$X$ is a random variable such that $E[X]=0,$ $E[|X|\ln(1+|X|)]<+\infty.$ If $(\mathcal{G}_k)_k$ is a sequence of independent $\sigma$-algebras of events, then prove that $E[X|\mathcal{G}_k]$ converges a.s to $0$.
Any suggestions how to relate the result with the assumption?
[Gabriel Romon has made a perceptive comment.]
Define $\mathcal F_n:=\sigma(\mathcal G_n,\mathcal G_{n+1},\ldots)$ and $X_n:=E[X\mid\mathcal F_n]$. Notice that $\mathcal T:=\cap_n\mathcal F_n$ is trivial by the Kolmogorov $0$-$1$ law. Moreover, $(X_n)$ is a reverse martingale with respect to the (decreasing) filtration $(\mathcal F_n)$. Therefore $\lim_n X_n$ exists a.s. and in $L^1$. The limit is $\mathcal T$-measurable, hence constant a.s.; that constant is $0$ because $E[X_n]=E[X]=0$.

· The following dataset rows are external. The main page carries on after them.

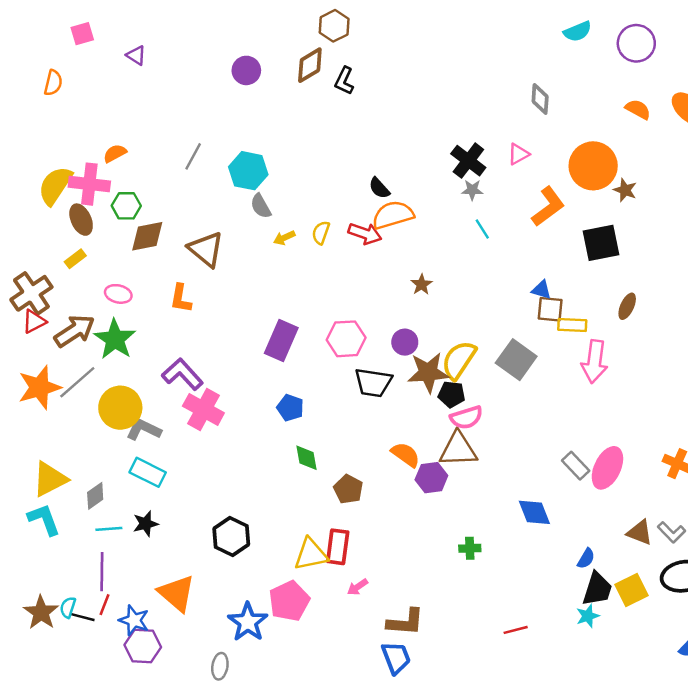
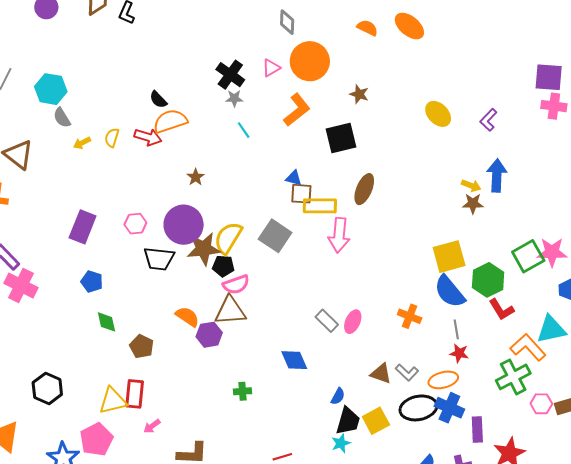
orange circle: (593, 166) -> (310, 61), moved
brown ellipse: (627, 306) -> (364, 189), size x1.4
yellow rectangle: (572, 325) -> (320, 206), size x1.4
pink hexagon: (346, 339) -> (135, 224), size x0.7
purple circle: (405, 342) -> (184, 225), size x1.8
pink ellipse: (607, 468) -> (353, 322), size x0.7

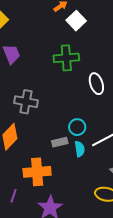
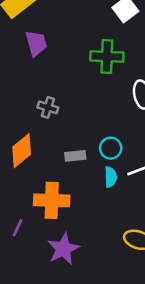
gray cross: (26, 102) -> (48, 107), size x0.7
gray rectangle: (60, 142) -> (75, 156), moved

Define $M:=\sup_{k\ge 1}|X_k|$. By the $L^1$ form of Doob's maximal inequality, $$ E[M]\le C\cdot E[|X_1|\ln(1+|X_1|)]. $$ But $\phi: x\mapsto x\ln(1+x)$ is convex for $x\ge 0$, so by Jensen's inequality $$ \phi(X_1)\le E[\phi(X)\mid\mathcal F_1] $$ and so $$ E[|X_1|\ln(1+|X_1)]\le E[|X|\ln(1+|X|)]<\infty. $$
Finally, define $\mathcal H_n:=\sigma(\mathcal G_1,\mathcal G_2,\ldots,\mathcal G_n)$ and $Y_n:=E[X\mid\mathcal G_n]$. Using the independence of the $\mathcal G_k$s it's not hard to check that $$ E[X_n\mid\mathcal H_n]=Y_n,\qquad n\ge 1. $$ By Hunt's lemma (the sequence $(X_n)$ converges a.s. to $0$ and $|X_n|\le M\in L^1$ for each $n$) we therefore have $$ \lim_n Y_n=\lim_nE[X_n\mid\mathcal H_n]=0,\qquad \hbox{a.s.} $$